What are your chances of your old age in the UK being a matter of
loneliness, confusion, fear, incontinence, neglect, and suffering? That is
unfortunately the fate of the majority of people today, who are unlucky enough
to live past 85. With the number of elderly growing, the situation is likely to
get worse.
So, why is care so bad?
The biggest single reason is that we do not make it a priority.
Let's look at a typical English old peoples home. They are typically
conversions of large old Victorian buildings, usually with cheap and ugly
extensions. They are privately owned and run, and paid for by sale of residents
family assets, until they are exhausted, after which the local council is
responsible. Many homes have gone bankrupt, usually after a debt financed takeover.
This then results in residents having to move to another home with new staff
and new neighbours.
In a typical home the residents usually sit together against the
wall of a lounge, with a TV in the background showing something they have
neither chosen or are able to follow. There is a smell of urine. Quite often,
one or two residents become agitated and cry or scream, which is logical enough
as they are actually locked in. Doors can only be opened with a key code which
the residents do not remember.
The staff (on minimum wage and doing unsocial hours), have no
time to organise activities or respond individually to the patients. There are
no staff with nursing qualifications, so that they cannot do basic nursing. Simple
tasks like giving insulin injections are done by various visiting community
nurses, who rush in and out and have no time to look after the whole patient.
The medical and nursing needs of the residents are severely
neglected. Community nurses tend to resent the fact that the homes do not
provide nursing care to their residents, and just do the basic injections and
dressings. Care home residents are also neglected by GPs and hospital
specialists. GPs are called in by the staff only when residents get an acute
illness. There is little or no continuity of care, and there is a huge overuse
of medication, much of which is likely to be harmful. The medication is
reliably administered by the care staff as that is one of the things that gets
checked in inspections, and long term drugs are rarely properly reviewed by a
doctor. GPs have poor access to
patient records when visiting patients in Care homes, as their records have
become computer based, without anyone sorting out or paying for an effective
mobile solution. GPs are not paid extra to look after care home residents
although they are well aware that the 70 pounds a year they are paid per head
does not pay for many doctors visits. They cannot actually refuse to accept
care home residents onto their lists but there is a real disincentive against
providing good and accessible care and becoming popular with care home staff.
Out patient visits to hospitals tend to be a waste of time as
care staff can rarely take the time to accompany patients.
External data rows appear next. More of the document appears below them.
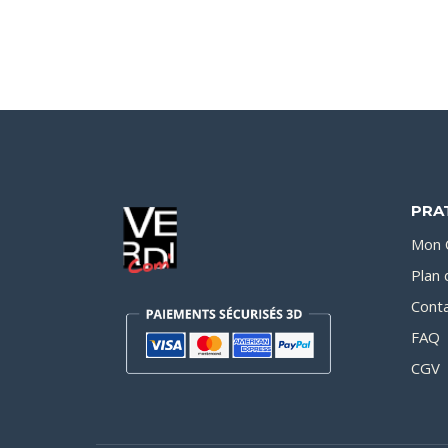
PRA
Mon 
Plan 
Cont
FAQ
CGV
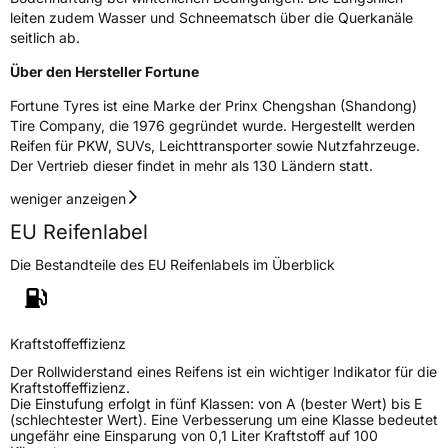
Modellname
FSR 901
leiten zudem Wasser und Schneematsch über die Querkanäle
Fahrzeugart
PKW & SUV
seitlich ab.
Über den Hersteller Fortune
Weitere Eigenschaften
Fortune Tyres ist eine Marke der Prinx Chengshan (Shandong)
Tire Company, die 1976 gegründet wurde. Hergestellt werden
Schlauchtyp
TL
Reifen für PKW, SUVs, Leichttransporter sowie Nutzfahrzeuge.
Der Vertrieb dieser findet in mehr als 130 Ländern statt.
Zustand
Neureifen
weniger anzeigen
EU Reifenlabel
M+S
Ja
Verstärkt
XL
Die Bestandteile des EU Reifenlabels im Überblick
EU Label
Kraftstoffeffizienz
Effizienz
D
Der Rollwiderstand eines Reifens ist ein wichtiger Indikator für die
Kraftstoffeffizienz.
Die Einstufung erfolgt in fünf Klassen: von A (bester Wert) bis E
Nasshaftung
C
(schlechtester Wert). Eine Verbesserung um eine Klasse bedeutet
ungefähr eine Einsparung von 0,1 Liter Kraftstoff auf 100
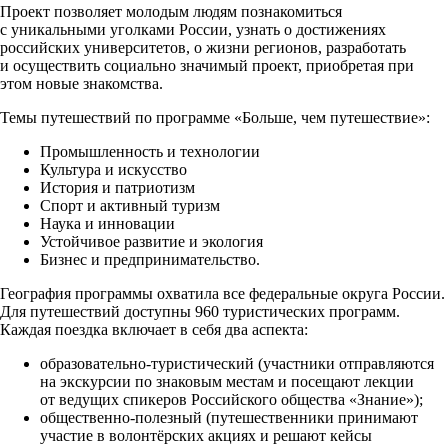
Проект позволяет молодым людям познакомиться
с уникальными уголками России, узнать о достижениях
российских университетов, о жизни регионов, разработать
и осуществить социально значимый проект, приобретая при
этом новые знакомства.
Темы путешествий по программе «Больше, чем путешествие»:
Промышленность и технологии
Культура и искусство
История и патриотизм
Спорт и активный туризм
Наука и инновации
Устойчивое развитие и экология
Бизнес и предпринимательство.
География программы охватила все федеральные округа России.
Для путешествий доступны 960 туристических программ.
Каждая поездка включает в себя два аспекта:
образовательно-туристический (участники отправляются
на экскурсии по знаковым местам и посещают лекции
от ведущих спикеров Российского общества «Знание»);
общественно-полезный (путешественники принимают
участие в волонтёрских акциях и решают кейсы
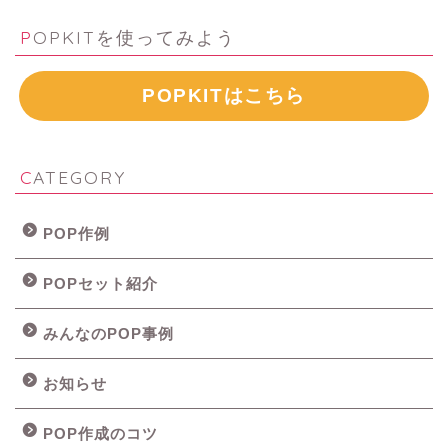
POPKITを使ってみよう
POPKITはこちら
CATEGORY
POP作例
POPセット紹介
みんなのPOP事例
お知らせ
POP作成のコツ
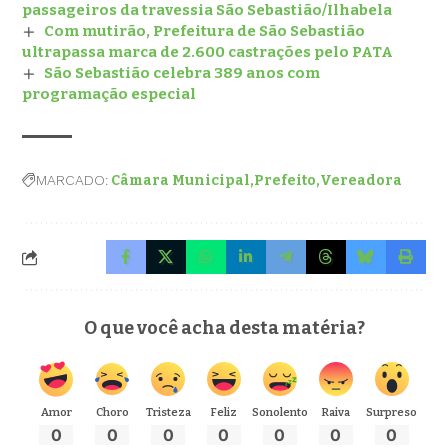
passageiros da travessia São Sebastião/Ilhabela
Com mutirão, Prefeitura de São Sebastião
ultrapassa marca de 2.600 castrações pelo PATA
São Sebastião celebra 389 anos com
programação especial
MARCADO:
Câmara Municipal
Prefeito
Vereadora
O que você acha desta matéria?
Amor
Choro
Tristeza
Feliz
Sonolento
Raiva
Surpreso
0
0
0
0
0
0
0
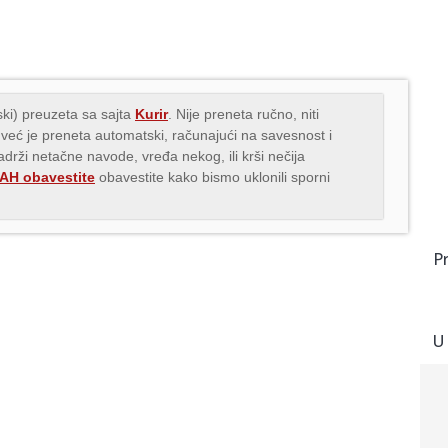
ki) preuzeta sa sajta
Kurir
. Nije preneta ručno, niti
 već je preneta automatski, računajući na savesnost i
adrži netačne navode, vređa nekog, ili krši nečija
H obavestite
obavestite kako bismo uklonili sporni
P
U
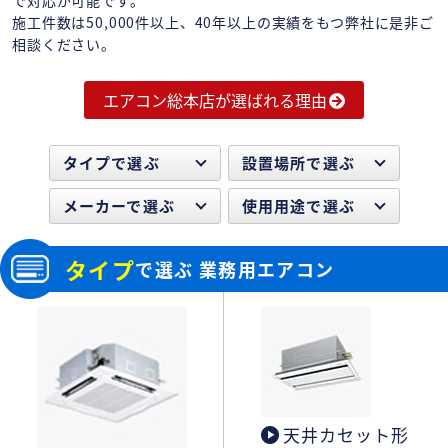
施工件数は50,000件以上、40年以上の実績をもつ弊社に是非ご
相談ください。
エアコン総本店が選ばれる理由
タイプで選ぶ
設置場所で選ぶ
メーカーで選ぶ
使用用途で選ぶ
タイプ
で選ぶ 業務用エアコン
天井カセット形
There is no
effective attempt to do or record advance planning to help decide what to do in
case of serious illnesses. We know that most elderly wish to avoid hospital
admission if at all possible, but we do nothing to implement their wishes. Patients
tend to be discharged from hospital on lots of medication such as for blood
pressure or cholesterol which is designed to prolong life when the aim should
be quality of life not quantity. But hospital doctors feel they have to follow
guidelines, which are based on research that is simply not appropriate for frail
elderly patients. Admissions are difficult to prevent because care staff cover
their backs by calling ambulances, and patients get admitted to hospitals even
when their life expectancy is very short. Hospital staff understandably concentrate
on curable cases and many many
people suffer a lonely, neglected, and frightening death in hospital against
their stated wishes.
What are we doing about this? For most areas not much.
But some areas such as Sheffield have arranged systems led by
Community Physicians specialising in the care of the elderly and in which GP’s
are supported and paid to do regular visits and work together with care home
staff and other community staff. Time is taken to discuss and record advance
plans with patients and relatives.
The overall costs are lower, as the big expense, which is hospital
admission, is cut by 15%. See the RCGP study on Sheffield Care Homes initiative
We can also look, surprise surprise, to Scandinavia or New
Zealand, where elderly people first move to retirement villages. There they are
helped to remain independent and activities are organised to keep mind and body
preserved as much as possible. There are usually gardens, and greenhouses and
residents are not locked in as in the UK. When frailty increases they move to
the residential block next door and there is usually also a high dependency
unit with qualified staff for the sickest residents.
We could emigrate, but that's tricky, so let's change the
dysfunctional set up we have in most of the UK.